Task list>
A. In the abstract on lectin targeting in urothelial tumours, which inhibitor of macropinocytosis decreased the endocytosis of Jacalin and ACA in cancer cells in vitro?
B. Render this sentence from the abstract on lectin targeting in urothelial tumours into French: "Endocytosis of lectins was observed only in cancer urothelial cells and not in normal urothelial cells."

Exercise passage>
= = = = = = =

Selective targeting of lectins and their macropinocytosis in urothelial tumours: translation from in vitro to ex vivo

Abstract

Urinary bladder cancer can be treated by intravesical application of therapeutic agents, but the specific targeting of cancer urothelial cells and the endocytotic pathways of the agents are not known. During carcinogenesis, the superficial urothelial cells exhibit changes in sugar residues on the apical plasma membranes. This can be exploited for selective targeting from the luminal side of the bladder. Here we show that the plant lectins Jacalin (from Artocarpus integrifolia), ACA (from Amaranthus caudatus) and DSA (from Datura stramonium) selectively bind to the apical plasma membrane of low- (RT4) and high-grade (T24) cancer urothelial cells in vitro and urothelial tumours ex vivo. The amount of lectin binding was significantly different between RT4 and T24 cells. Endocytosis of lectins was observed only in cancer urothelial cells and not in normal urothelial cells. Transmission electron microscopy analysis showed macropinosomes, endosome-like vesicles and multivesicular bodies filled with lectins in RT4 and T24 cells and also in cells of urothelial tumours ex vivo. Endocytosis of Jacalin and ACA in cancer cells was decreased in vitro after addition of inhibitor of macropinocytosis 5-(N-ethyl-N-isopropyl) amiloride (EIPA) and increased after stimulation of macropinocytosis with epidermal growth factor (EGF). Clathrin, caveolin and flotillin did not colocalise with lectins. These results confirm that the predominant mechanism of lectin endocytosis in cancer urothelial cells is macropinocytosis. Therefore, we propose that lectins in combination with conjugated therapeutic agents are promising tools for improved intravesical therapy by targeting cancer cells.

Keywords: Cancer urothelial cells; Endocytosis; Glycosylation; Lectins; Macropinocytosis; Urinary bladder tumours.

= = = = = = =

[Source data]
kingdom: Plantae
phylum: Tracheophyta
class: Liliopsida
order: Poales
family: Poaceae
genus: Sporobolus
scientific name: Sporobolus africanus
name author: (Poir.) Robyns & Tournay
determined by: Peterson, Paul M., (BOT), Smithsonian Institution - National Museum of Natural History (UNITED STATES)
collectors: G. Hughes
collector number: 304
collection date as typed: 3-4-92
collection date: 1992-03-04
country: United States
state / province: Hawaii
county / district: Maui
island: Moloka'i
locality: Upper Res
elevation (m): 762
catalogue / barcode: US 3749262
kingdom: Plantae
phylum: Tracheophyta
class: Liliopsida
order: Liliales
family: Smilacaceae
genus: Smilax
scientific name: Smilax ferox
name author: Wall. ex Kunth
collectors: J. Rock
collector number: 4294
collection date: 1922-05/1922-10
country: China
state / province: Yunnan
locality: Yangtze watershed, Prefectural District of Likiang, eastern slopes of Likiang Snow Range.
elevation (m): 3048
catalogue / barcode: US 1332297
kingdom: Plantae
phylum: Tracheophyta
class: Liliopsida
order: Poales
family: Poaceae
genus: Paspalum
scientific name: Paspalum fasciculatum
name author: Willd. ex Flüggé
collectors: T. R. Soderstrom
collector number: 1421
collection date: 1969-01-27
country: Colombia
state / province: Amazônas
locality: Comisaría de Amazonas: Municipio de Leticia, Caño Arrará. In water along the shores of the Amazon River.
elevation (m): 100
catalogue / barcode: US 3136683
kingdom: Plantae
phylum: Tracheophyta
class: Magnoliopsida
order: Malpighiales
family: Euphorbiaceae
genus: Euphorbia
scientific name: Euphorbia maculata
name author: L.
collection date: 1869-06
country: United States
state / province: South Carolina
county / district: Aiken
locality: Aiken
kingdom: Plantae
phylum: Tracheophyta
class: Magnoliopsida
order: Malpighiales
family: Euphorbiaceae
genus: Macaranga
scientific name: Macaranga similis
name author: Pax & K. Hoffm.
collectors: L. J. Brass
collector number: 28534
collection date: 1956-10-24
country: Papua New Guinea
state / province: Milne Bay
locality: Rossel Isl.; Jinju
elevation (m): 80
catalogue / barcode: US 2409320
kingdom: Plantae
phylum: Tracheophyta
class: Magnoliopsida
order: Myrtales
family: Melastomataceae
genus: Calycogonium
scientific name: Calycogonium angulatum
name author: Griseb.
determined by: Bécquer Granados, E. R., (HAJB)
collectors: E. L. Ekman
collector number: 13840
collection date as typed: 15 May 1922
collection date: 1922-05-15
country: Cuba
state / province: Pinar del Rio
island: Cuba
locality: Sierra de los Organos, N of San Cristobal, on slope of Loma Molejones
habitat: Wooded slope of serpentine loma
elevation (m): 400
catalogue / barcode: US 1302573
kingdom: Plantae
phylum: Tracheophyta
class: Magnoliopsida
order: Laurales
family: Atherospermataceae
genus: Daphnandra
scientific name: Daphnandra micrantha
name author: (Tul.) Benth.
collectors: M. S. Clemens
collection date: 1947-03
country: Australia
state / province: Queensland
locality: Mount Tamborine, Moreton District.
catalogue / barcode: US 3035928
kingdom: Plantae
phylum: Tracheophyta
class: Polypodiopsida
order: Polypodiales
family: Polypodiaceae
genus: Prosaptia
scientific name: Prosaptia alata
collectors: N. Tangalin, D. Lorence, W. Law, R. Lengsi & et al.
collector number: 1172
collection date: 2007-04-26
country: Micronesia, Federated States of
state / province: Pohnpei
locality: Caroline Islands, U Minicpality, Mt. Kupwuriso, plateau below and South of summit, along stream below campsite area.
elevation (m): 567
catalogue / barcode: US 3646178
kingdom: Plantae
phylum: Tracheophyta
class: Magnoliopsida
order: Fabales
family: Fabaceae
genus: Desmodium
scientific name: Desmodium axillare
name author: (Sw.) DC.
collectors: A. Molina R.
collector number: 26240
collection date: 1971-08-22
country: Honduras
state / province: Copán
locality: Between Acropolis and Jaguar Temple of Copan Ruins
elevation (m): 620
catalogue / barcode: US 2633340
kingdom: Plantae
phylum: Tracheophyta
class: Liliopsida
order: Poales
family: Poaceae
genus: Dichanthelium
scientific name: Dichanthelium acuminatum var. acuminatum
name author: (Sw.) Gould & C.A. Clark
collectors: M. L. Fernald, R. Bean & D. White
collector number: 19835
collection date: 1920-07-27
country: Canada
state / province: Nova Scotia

= = = = = = =

Responses by task>
A. 5-(N-ethyl-N-isopropyl) amiloride (EIPA)

B. L'endocytose des lectines n'a été observée que dans les cellules urothéliales cancéreuses et non dans les cellules urothéliales normales.